Elimdeki kahve bardağını Aisy'nin önüne bırakıp karşısındaki sandalyeye oturdum. Sabah olmak üzereydi. Eve geldiğimizde Lewis'in nabzı geri gelmişti. Hala uyanmamıştı ki bu çok doğaldı. Bedeni yorgun düşmüştü. Uyanması biraz zaman alabilirdi.
"O iyi mi?" uzanıp ellerini bardağın etrafına sarıp bir yudum aldı.
"İyi. Dinleniyor. Naya başında."
"Güzel." Bardağa ritmik hareketlerle parmaklarıyla vurmaya başladı.
"Şatoda ne oldu? Anlatmayacak mısın?"
"Anlatacağım tabi ki. Biz bir ekibiz." Ekip olduğumuz için anlatacaktı. Aramızdaki ilişki artık cidden resmi bir boyuta ulaşmıştı...
***
Aisy'den
Derin bir nefes alıp karşımdaki devasa kapıyı ardına kadar açtım. Yürüdüğüm her adımda ailemi hatırladım. Krala yaklaştığım her adımda onları hissettim. Onlar o adamın bedeninde hapisken ben karşımda sırıtarak bakan bu adama biraz daha yaklaştım.
"Hoşgeldin Aisy. Beni mutlu ettin."
Hala mutlu olmaya nasıl yüzü olabilirdi? Nasıl benimle bu şekilde konuşmaya devam edebilirdi.
"Kral Dias.. Sizi defalarca kez uyardığımı hatırlıyorum." Evlilik hazırlıkları boyunca ailemin ruhlarını hapsettiğini unutmuş gibi benimle sürekli samimiyet kurmaya çalışmıştı. Ondan tiksindiğimi göremeyecek kadar kördü. "Kelimelerine dikkat et."

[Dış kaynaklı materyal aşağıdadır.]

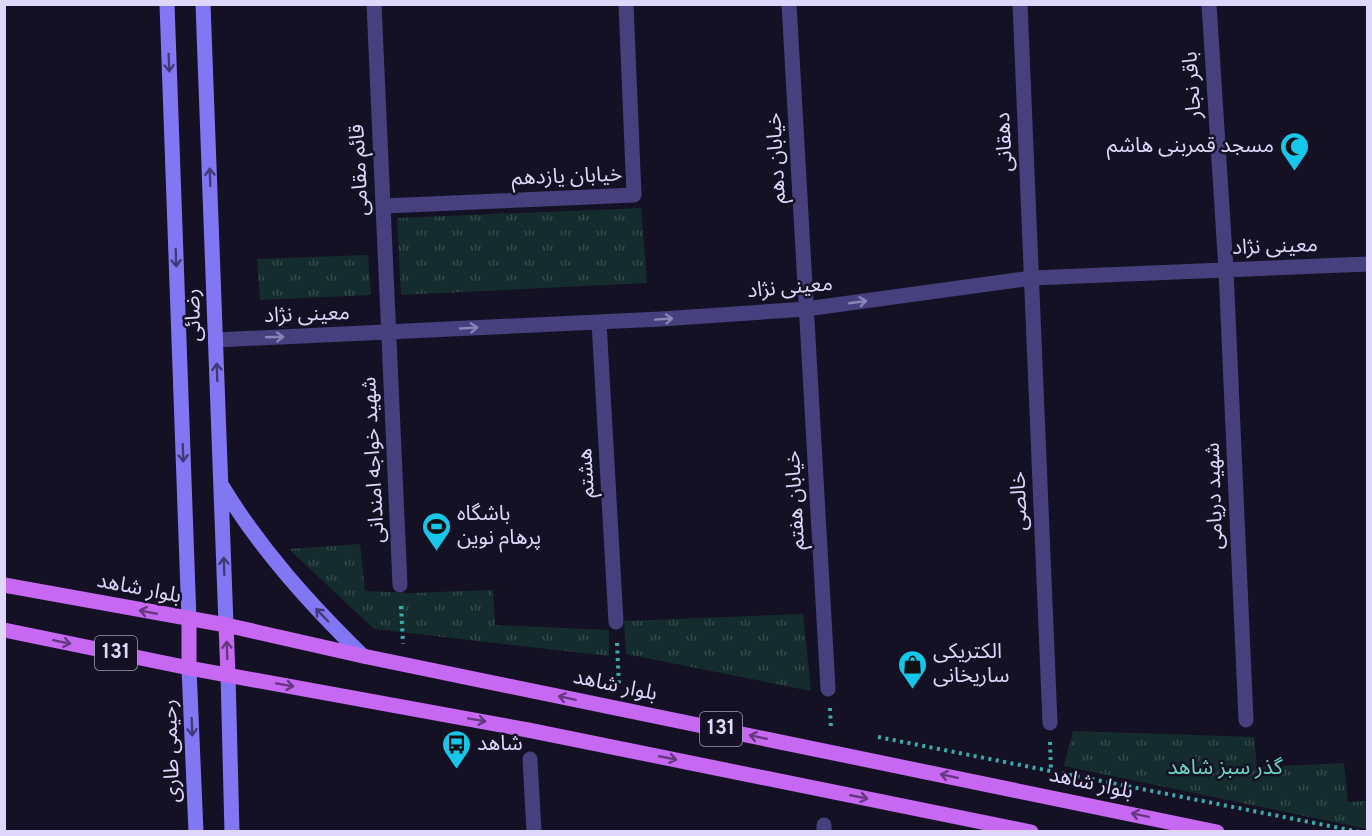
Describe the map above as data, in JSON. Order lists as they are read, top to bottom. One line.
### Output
{"streets":{"main road":["رضائی","بلوار شاهد","131","رحیمی طاری"],"street":["باقر نجار","دهقانی","خیابان دهم","قائم مقامی","خیابان یازدهم","معینی نژاد","شهید خواجه امندانی","هشتم","شهید دریامی","خیابان هفتم","خالصی"]},"crossings":[["باقر نجار","معینی نژاد"],["باقر نجار","شهید دریامی"],["دهقانی","معینی نژاد"],["دهقانی","خالصی"],["خیابان دهم","معینی نژاد"],["خیابان دهم","خیابان هفتم"],["قائم مقامی","خیابان یازدهم"],["قائم مقامی","معینی نژاد"],["قائم مقامی","شهید خواجه امندانی"],["معینی نژاد","رضائی"],["معینی نژاد","شهید خواجه امندانی"],["معینی نژاد","هشتم"],["معینی نژاد","شهید دریامی"],["معینی نژاد","خیابان هفتم"],["معینی نژاد","خالصی"],["رضائی","بلوار شاهد"],["131","رحیمی طاری"]],"one_way":["معینی نژاد"],"parks":["گذر سبز شاهد"],"places":{"mosque":["مسجد قمربنی هاشم"],"sports":["باشگاه پرهام نوین"],"shop":["الکتریکی ساریخانی"],"bus stop":["شاهد"]}}
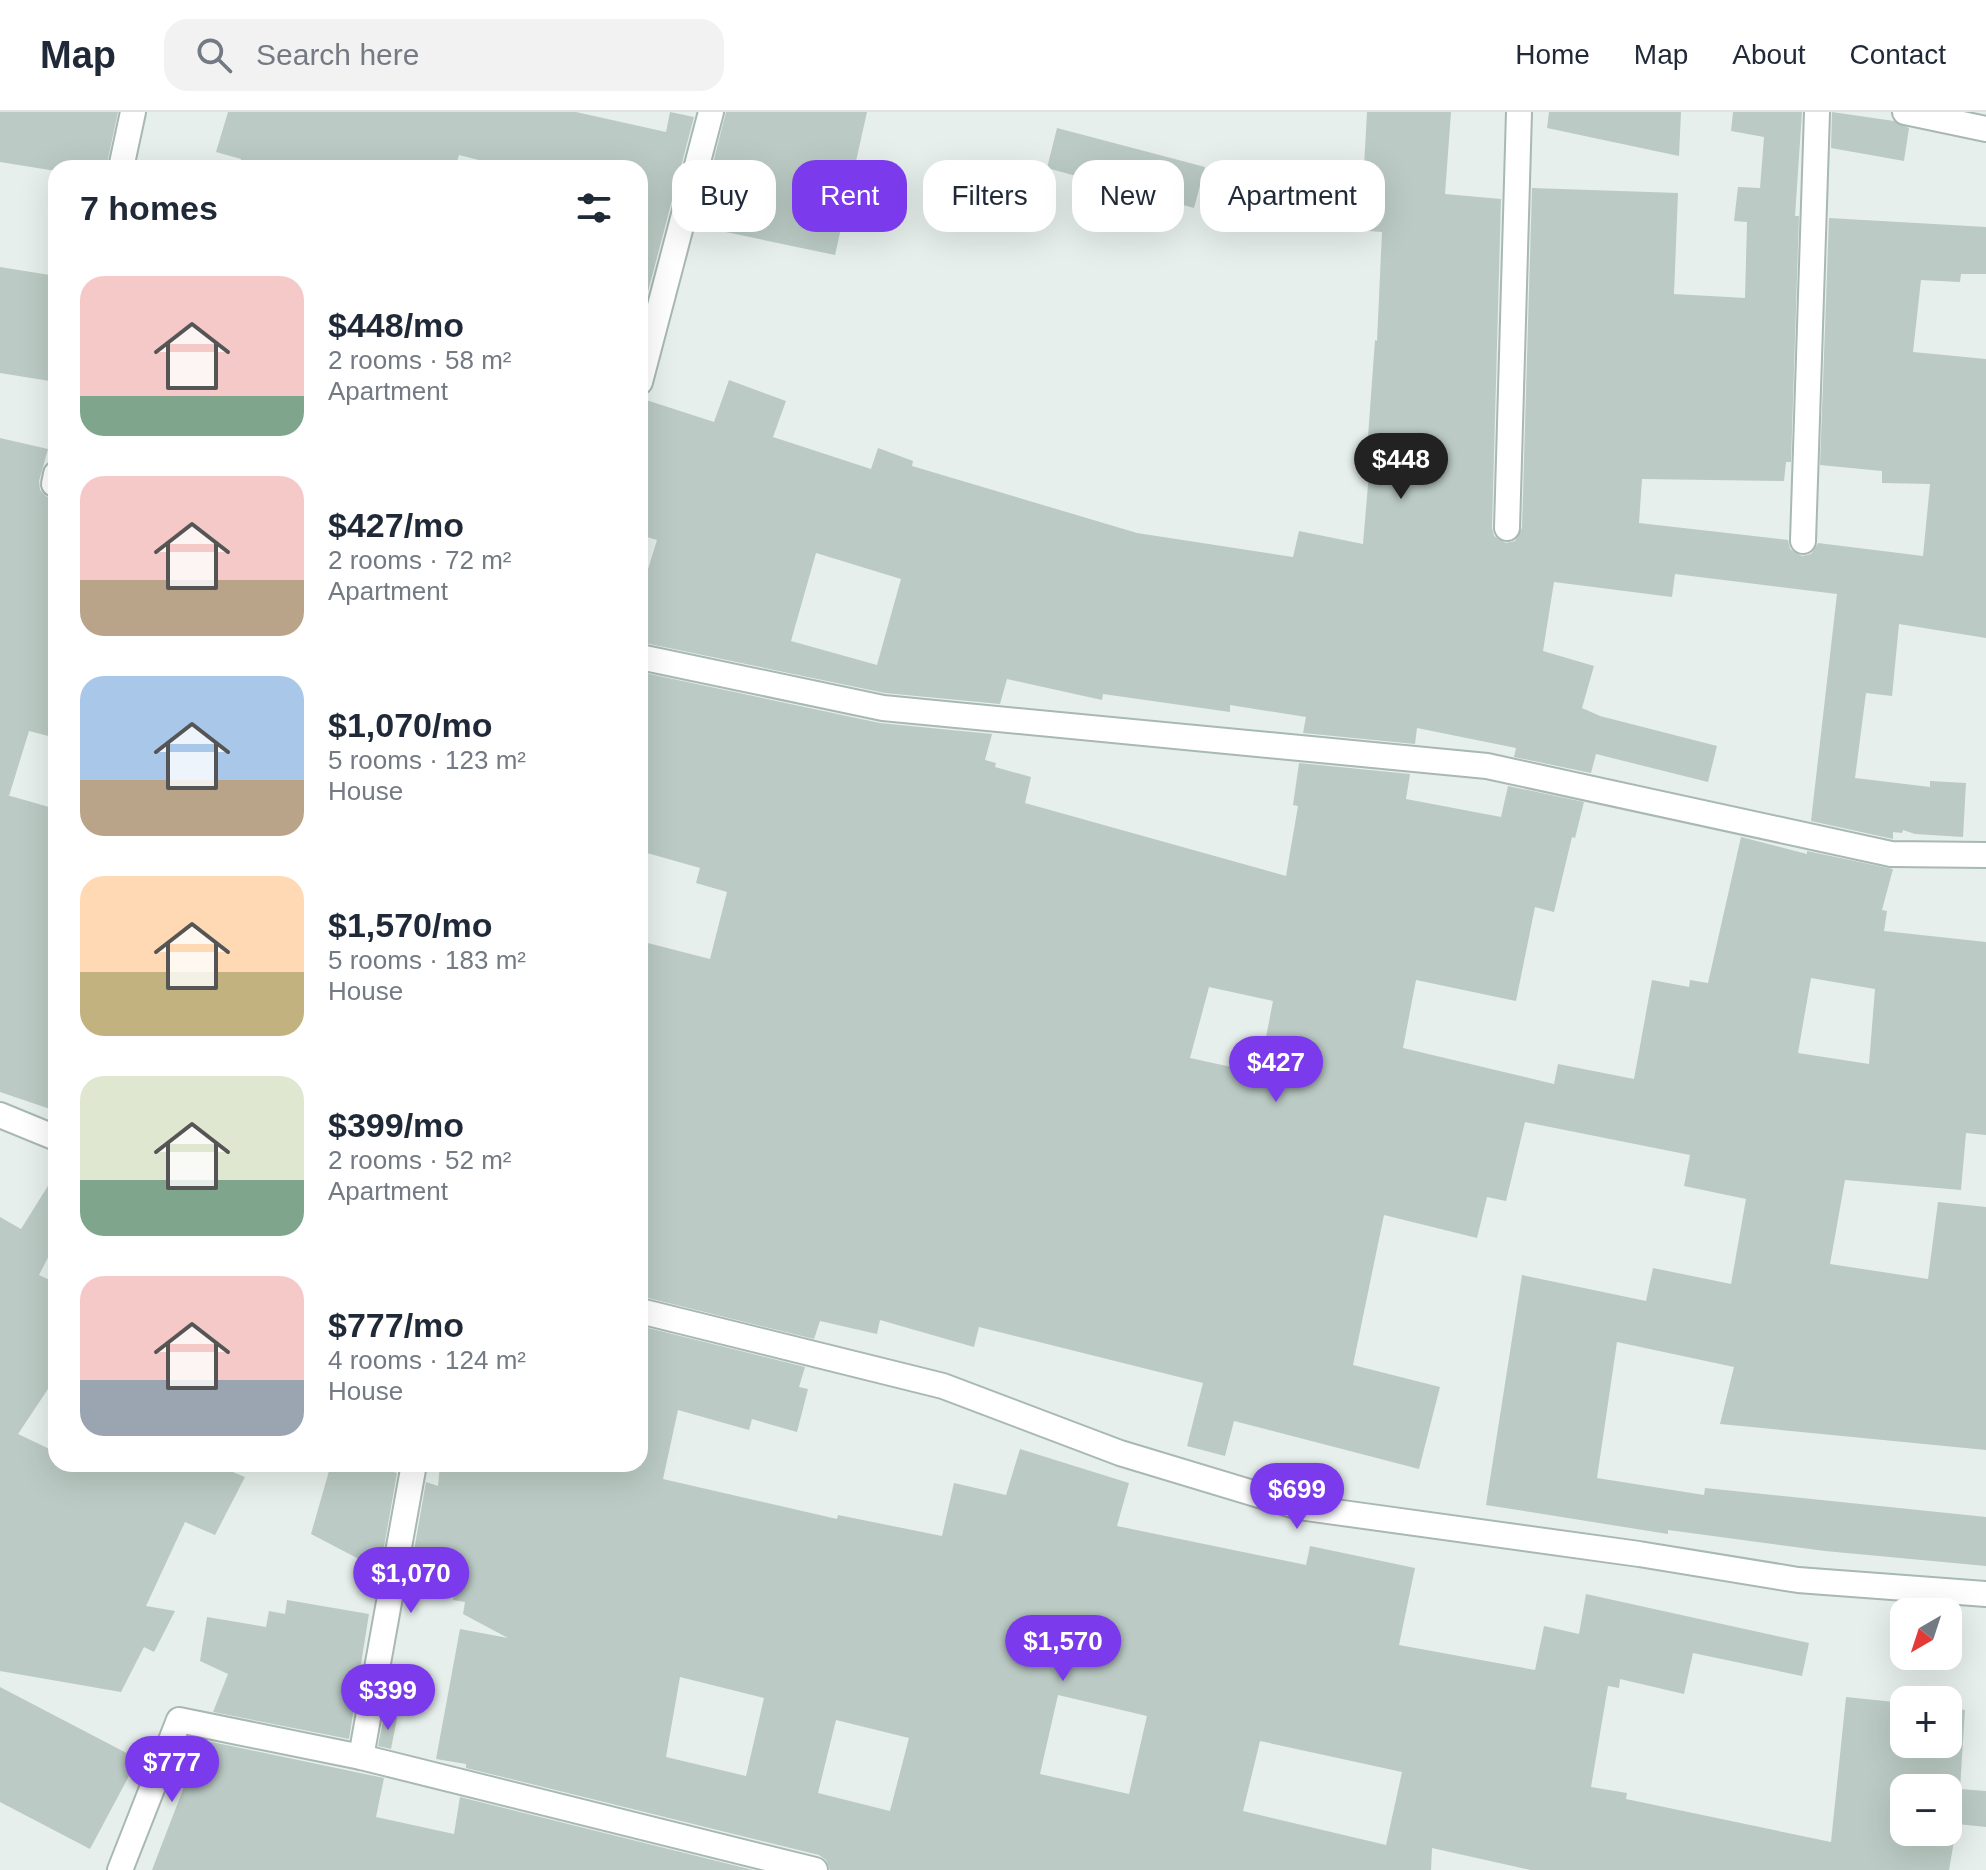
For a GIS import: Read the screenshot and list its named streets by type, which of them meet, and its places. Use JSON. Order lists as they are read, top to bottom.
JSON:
{
  "north": "bottom left",
  "page": {
    "header": "Map",
    "search": "Search here",
    "nav": [
      "Home",
      "Map",
      "About",
      "Contact"
    ],
    "chip": [
      "Buy",
      "Rent",
      "Filters",
      "New",
      "Apartment"
    ],
    "heading": "7 homes",
    "list": [
      {
        "name": "$448/mo",
        "note": "2 rooms · 58 m² · Apartment"
      },
      {
        "name": "$427/mo",
        "note": "2 rooms · 72 m² · Apartment"
      },
      {
        "name": "$1,070/mo",
        "note": "5 rooms · 123 m² · House"
      },
      {
        "name": "$1,570/mo",
        "note": "5 rooms · 183 m² · House"
      },
      {
        "name": "$399/mo",
        "note": "2 rooms · 52 m² · Apartment"
      },
      {
        "name": "$777/mo",
        "note": "4 rooms · 124 m² · House"
      }
    ],
    "price": [
      "$448",
      "$427",
      "$699",
      "$1,070",
      "$1,570",
      "$399",
      "$777"
    ],
    "map_buttons": ["+", "−"]
  }
}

"Uyarılarını tabiki hatırlıyorum. Ama sen unutmuşa benziyorsun." Pis pis sırıtmaya başladı. "Ailenin bedenimde hapis olduğunu. Onların ruhu benim içimde."
"Bunu çok iyi biliyorum Kral Dias. Bunu bildiğim için hayattasın şu an. Bunu bildiğim için katlanıyorum sana." Tahtından inip yanıma doğru gelmeye başladı. Tam karşımda durduğunda onun iğrenç suratına bakmaya artık dayanamaz hale gelmiştim. Hala sırıtıyordu.

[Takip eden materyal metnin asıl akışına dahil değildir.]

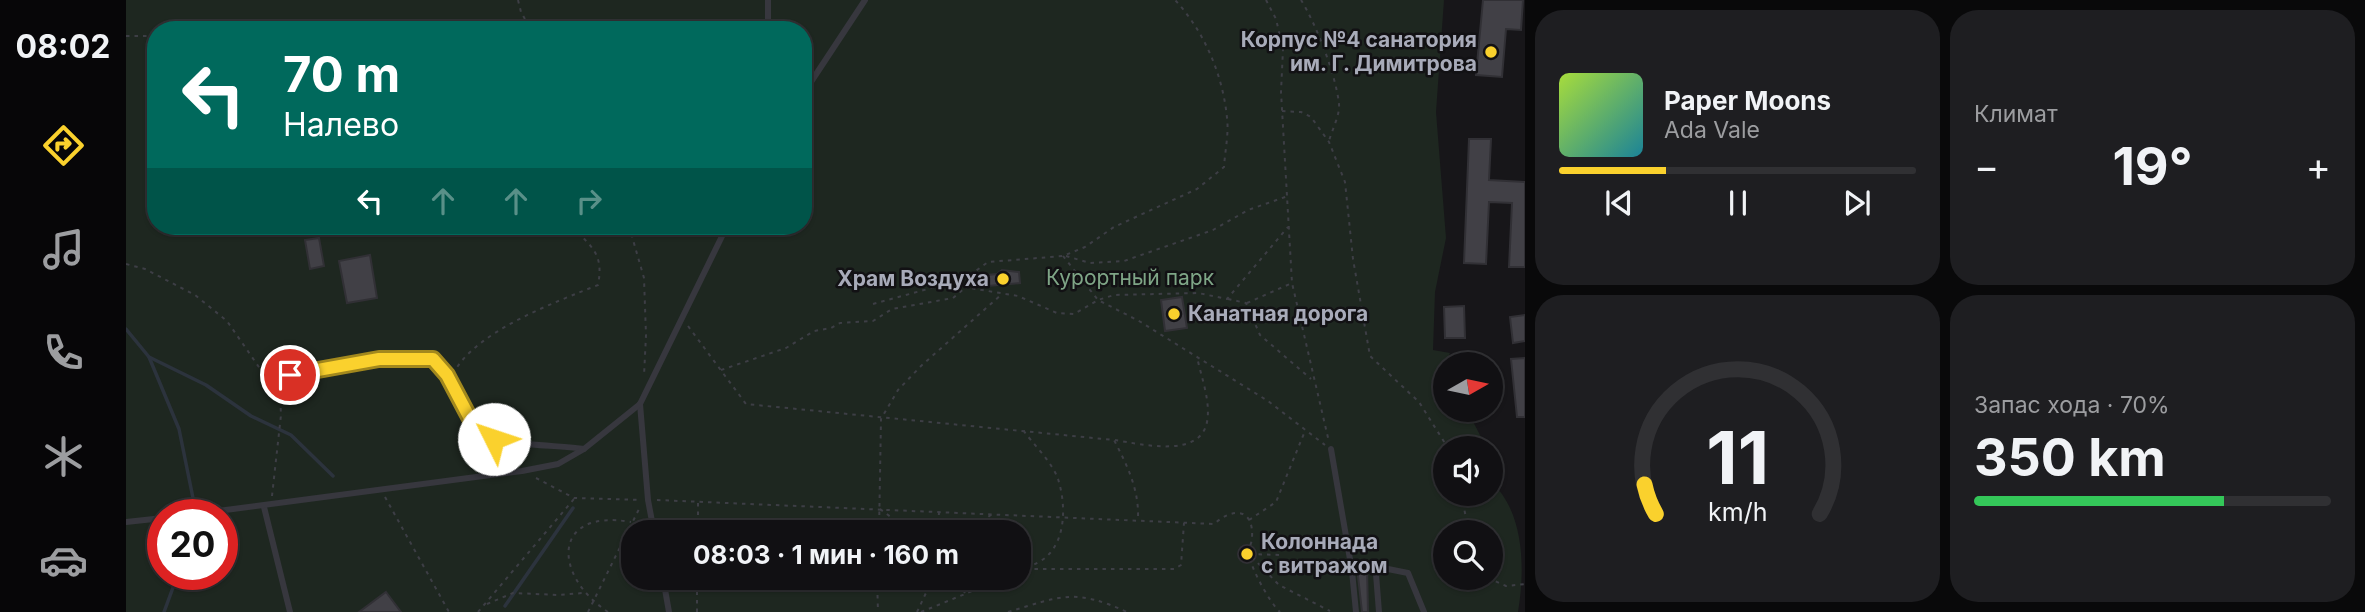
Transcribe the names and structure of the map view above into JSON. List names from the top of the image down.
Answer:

"Aman ne büyük incelik Aisy.. Müteşekkirim.." alay edercesine konuşup eliyle oturmam gereken yeri gösterdi. Sandalyeye sinirle oturdum. Tahtına oturmak yerine başka bir sandalyeyi tam yanıma çekip oturdu. Dizleri bacaklarıma değiyordu ve aramızdaki yakınlık daha çok sinir ediyordu beni.
"Neden geldin buraya benim güzel kadınım?" Kadınıymış... Pislik herif.
"Düğün gerçekleşmemiş olabilir. Ama yine de bizim bir anlaşmamız var. Ailemi almak istiyorum. Bunun karşılığında benden ne istiyorsan yapacağım."
"Ne istersem mi?" pis pis sırıtışı kötü şeyler isteyeceğini bağırsa da kafamı salladım. Ailem için ne isterse onu yapacaktım.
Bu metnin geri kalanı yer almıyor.